Бертеги несколько секунд подождал. Наконец Ле Гаррек повернулся к нему с вопросительным видом, словно ожидая указаний, что именно он должен делать.
Полицейский коротко кивнул служащему, который резким, слегка театральным жестом откинул простыню с лица Одиль Ле Гаррек.
Бертеги невольно отступил и одновременно заметил, что Ле Гаррек на мгновение закрыл глаза. Потому что мертвое тело его матери, хотя и лежало ровно, все же производило жутковатое впечатление: рот ее был открыт, пальцы сжаты в кулаки.
Затем Ле Гаррек, собравшись с силами, шагнул к телу матери и взял ее за руку. Бертеги уже собирался сказать ему, что лучше не делать этого до вскрытия, но удержался.
В течение минуты в комнате не раздавалось ни звука. Юный служащий тактично отошел в сторону, а Бертеги, оставаясь на месте, продолжал краем глаза наблюдать за Ле Гарреком.

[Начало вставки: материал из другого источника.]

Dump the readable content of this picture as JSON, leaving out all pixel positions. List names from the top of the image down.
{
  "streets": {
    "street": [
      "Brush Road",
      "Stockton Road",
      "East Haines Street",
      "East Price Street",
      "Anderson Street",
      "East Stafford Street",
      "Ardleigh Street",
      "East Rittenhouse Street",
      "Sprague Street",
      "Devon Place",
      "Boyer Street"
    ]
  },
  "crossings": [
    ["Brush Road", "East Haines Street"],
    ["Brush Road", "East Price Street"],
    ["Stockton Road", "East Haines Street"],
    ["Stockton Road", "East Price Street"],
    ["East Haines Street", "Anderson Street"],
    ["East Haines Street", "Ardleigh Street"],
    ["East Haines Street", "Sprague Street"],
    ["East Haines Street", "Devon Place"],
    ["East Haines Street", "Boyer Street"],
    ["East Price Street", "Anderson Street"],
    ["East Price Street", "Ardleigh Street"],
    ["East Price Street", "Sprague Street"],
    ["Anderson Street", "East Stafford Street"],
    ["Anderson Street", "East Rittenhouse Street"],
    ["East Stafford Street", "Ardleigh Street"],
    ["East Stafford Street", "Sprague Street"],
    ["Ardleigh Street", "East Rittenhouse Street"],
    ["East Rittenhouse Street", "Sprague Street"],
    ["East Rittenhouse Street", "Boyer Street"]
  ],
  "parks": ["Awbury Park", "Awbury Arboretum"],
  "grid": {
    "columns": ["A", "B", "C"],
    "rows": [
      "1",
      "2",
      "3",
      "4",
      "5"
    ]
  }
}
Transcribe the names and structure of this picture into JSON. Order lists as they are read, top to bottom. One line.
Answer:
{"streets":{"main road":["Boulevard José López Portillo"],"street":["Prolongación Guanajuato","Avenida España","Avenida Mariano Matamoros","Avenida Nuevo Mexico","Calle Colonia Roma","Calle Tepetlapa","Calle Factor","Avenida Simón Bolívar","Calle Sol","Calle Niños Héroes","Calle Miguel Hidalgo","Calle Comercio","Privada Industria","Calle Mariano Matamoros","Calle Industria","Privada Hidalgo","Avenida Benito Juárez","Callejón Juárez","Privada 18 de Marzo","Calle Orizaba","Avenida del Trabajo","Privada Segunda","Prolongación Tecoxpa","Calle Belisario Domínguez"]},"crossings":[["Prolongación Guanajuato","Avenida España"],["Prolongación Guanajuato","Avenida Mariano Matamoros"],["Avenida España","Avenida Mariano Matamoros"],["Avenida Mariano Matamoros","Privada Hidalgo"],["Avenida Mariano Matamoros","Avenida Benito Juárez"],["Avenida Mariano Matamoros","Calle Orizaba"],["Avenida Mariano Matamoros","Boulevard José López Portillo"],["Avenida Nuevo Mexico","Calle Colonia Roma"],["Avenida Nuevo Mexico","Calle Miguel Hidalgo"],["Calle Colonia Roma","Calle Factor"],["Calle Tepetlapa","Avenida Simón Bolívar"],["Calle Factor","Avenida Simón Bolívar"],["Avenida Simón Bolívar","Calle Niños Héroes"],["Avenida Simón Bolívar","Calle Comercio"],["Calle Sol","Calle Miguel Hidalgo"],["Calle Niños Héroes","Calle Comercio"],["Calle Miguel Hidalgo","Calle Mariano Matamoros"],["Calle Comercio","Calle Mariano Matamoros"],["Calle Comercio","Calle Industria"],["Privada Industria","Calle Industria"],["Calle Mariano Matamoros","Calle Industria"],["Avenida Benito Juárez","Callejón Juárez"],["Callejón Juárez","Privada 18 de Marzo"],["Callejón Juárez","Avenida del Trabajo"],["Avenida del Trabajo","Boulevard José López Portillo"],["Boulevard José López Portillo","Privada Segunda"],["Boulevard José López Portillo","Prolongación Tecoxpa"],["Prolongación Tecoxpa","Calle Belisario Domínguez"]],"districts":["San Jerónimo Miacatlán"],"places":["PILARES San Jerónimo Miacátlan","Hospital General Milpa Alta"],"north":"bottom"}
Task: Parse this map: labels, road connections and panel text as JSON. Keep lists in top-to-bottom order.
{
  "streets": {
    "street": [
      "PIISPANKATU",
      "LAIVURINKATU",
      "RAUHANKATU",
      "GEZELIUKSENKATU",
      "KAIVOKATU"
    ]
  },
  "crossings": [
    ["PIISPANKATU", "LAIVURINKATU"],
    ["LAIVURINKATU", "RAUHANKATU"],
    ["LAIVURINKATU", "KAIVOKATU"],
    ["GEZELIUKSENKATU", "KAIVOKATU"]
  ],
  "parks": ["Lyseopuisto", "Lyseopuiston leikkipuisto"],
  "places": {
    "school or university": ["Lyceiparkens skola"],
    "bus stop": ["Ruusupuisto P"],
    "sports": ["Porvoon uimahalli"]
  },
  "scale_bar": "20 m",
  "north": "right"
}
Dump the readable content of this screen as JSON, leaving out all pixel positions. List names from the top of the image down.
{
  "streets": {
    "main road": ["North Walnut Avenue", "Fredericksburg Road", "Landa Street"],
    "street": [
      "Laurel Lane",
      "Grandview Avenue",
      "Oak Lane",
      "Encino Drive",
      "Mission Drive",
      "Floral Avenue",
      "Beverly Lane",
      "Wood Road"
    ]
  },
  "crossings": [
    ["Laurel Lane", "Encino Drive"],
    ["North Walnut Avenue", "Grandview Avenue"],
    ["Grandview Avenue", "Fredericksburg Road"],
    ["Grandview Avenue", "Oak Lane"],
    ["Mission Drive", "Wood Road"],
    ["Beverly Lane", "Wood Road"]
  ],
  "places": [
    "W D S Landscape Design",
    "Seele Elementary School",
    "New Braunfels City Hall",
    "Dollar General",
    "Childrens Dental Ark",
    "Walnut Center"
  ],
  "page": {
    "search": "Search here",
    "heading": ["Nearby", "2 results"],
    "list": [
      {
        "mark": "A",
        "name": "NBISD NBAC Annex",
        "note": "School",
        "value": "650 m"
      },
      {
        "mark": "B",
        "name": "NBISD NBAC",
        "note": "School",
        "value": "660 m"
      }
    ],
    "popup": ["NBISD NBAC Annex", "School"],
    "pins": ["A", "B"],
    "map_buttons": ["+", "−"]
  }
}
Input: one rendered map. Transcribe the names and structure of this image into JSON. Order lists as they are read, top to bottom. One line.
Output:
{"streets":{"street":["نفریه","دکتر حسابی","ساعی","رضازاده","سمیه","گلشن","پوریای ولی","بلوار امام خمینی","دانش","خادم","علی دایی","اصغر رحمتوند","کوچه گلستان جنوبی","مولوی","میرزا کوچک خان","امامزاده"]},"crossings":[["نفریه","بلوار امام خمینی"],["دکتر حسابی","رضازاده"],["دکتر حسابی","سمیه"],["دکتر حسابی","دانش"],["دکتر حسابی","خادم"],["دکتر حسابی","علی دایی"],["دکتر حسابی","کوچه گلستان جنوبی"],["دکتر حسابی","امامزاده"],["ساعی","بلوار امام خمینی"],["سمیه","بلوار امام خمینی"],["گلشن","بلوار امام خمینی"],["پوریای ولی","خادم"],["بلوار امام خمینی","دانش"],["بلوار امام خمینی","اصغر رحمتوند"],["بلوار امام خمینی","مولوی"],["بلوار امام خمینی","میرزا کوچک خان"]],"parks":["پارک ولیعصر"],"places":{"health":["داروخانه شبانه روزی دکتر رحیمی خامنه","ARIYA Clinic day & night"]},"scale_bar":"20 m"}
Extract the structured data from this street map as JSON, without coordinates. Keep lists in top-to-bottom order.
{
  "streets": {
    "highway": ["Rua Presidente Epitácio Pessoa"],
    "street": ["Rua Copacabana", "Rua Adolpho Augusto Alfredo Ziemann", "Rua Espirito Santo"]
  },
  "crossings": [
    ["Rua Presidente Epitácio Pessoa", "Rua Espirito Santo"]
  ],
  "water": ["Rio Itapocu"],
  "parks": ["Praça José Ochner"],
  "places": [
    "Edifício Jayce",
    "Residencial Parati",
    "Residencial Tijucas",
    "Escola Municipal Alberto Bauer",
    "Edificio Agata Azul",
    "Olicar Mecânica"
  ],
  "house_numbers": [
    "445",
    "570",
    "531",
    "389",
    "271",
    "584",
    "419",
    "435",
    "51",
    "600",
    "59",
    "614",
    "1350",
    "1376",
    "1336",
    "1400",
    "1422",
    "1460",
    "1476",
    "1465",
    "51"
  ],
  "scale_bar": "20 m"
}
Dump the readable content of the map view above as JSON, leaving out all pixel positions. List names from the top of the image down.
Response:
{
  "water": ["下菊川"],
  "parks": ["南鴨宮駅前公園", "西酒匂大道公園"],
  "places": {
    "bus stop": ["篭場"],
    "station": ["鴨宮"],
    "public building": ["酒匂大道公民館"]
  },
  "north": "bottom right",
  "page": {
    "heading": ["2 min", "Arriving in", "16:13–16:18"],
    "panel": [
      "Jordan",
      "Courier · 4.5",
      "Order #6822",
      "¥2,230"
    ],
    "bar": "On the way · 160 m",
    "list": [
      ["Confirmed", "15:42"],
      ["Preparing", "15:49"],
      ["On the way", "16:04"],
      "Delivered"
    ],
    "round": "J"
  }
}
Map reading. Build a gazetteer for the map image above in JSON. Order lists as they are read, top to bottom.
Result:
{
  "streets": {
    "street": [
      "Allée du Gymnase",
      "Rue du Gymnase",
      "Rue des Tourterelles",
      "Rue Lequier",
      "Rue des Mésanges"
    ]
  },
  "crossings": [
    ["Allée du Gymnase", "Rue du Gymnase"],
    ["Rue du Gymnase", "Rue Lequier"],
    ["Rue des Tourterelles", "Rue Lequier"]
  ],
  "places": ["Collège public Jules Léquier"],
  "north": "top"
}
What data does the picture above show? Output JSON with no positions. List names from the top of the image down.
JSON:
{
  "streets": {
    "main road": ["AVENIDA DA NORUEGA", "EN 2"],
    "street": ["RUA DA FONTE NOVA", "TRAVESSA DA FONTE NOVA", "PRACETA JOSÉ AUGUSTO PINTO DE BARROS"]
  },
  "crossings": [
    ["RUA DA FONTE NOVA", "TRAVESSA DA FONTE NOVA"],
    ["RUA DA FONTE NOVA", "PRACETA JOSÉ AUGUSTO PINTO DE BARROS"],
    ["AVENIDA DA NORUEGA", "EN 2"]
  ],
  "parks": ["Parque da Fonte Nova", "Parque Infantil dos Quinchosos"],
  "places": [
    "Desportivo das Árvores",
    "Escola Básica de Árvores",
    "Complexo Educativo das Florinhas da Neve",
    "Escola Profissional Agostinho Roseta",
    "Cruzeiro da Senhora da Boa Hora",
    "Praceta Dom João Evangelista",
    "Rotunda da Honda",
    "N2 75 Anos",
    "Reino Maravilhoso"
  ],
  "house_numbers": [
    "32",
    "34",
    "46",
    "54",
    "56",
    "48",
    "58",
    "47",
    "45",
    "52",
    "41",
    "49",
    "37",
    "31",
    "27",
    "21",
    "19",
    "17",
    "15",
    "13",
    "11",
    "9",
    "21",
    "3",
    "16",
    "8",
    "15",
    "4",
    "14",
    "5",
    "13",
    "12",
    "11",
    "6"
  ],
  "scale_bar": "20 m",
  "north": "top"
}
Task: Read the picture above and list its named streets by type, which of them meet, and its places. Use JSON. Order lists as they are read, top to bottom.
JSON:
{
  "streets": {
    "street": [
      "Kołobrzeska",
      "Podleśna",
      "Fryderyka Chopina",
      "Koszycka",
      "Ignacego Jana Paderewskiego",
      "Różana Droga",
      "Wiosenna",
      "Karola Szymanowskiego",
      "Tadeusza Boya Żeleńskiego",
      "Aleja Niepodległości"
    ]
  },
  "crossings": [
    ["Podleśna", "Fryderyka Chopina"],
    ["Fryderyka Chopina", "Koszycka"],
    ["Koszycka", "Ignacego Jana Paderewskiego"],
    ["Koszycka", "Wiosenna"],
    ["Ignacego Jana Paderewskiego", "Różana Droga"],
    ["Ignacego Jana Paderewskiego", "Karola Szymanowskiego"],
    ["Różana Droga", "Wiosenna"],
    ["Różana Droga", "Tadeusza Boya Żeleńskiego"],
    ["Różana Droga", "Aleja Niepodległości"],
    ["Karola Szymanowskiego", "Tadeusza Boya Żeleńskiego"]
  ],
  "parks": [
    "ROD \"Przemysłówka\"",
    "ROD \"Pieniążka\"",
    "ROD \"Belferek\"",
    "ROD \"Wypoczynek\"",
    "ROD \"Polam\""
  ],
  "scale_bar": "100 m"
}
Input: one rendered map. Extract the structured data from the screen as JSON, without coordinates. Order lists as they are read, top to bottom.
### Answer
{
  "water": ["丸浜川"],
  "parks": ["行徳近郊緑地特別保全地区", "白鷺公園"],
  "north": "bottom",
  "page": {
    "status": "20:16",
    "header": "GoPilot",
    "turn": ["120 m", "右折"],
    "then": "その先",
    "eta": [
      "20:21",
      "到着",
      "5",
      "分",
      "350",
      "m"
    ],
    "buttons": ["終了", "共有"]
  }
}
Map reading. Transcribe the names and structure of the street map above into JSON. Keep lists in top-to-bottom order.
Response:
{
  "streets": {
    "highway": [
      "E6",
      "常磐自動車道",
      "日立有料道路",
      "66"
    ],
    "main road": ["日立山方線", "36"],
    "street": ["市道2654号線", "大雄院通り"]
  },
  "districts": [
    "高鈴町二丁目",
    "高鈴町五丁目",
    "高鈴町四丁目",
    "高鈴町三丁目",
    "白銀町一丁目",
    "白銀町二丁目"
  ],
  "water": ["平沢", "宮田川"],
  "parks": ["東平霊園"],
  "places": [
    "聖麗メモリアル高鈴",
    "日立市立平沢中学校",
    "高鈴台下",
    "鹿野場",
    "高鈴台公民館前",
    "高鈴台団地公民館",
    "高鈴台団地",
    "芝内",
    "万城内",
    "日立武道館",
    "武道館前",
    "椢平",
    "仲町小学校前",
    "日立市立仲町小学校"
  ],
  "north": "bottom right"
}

Тот наконец снял очки, и теперь глаза его были полузакрыты. Он не плакал. Казалось, он молится — его губы слегка шевелились. Бертеги прислушался, но уловил лишь обрывки слов: «Одна… лучит… ужас…» Однако он догадывался, что молитва — если это молитва — не имеет ничего общего с христианским Богом. Создавалось впечатление, что это даже скорее диалог. Или посмертное наставление… или последняя общая тайна… или некая конечная истина.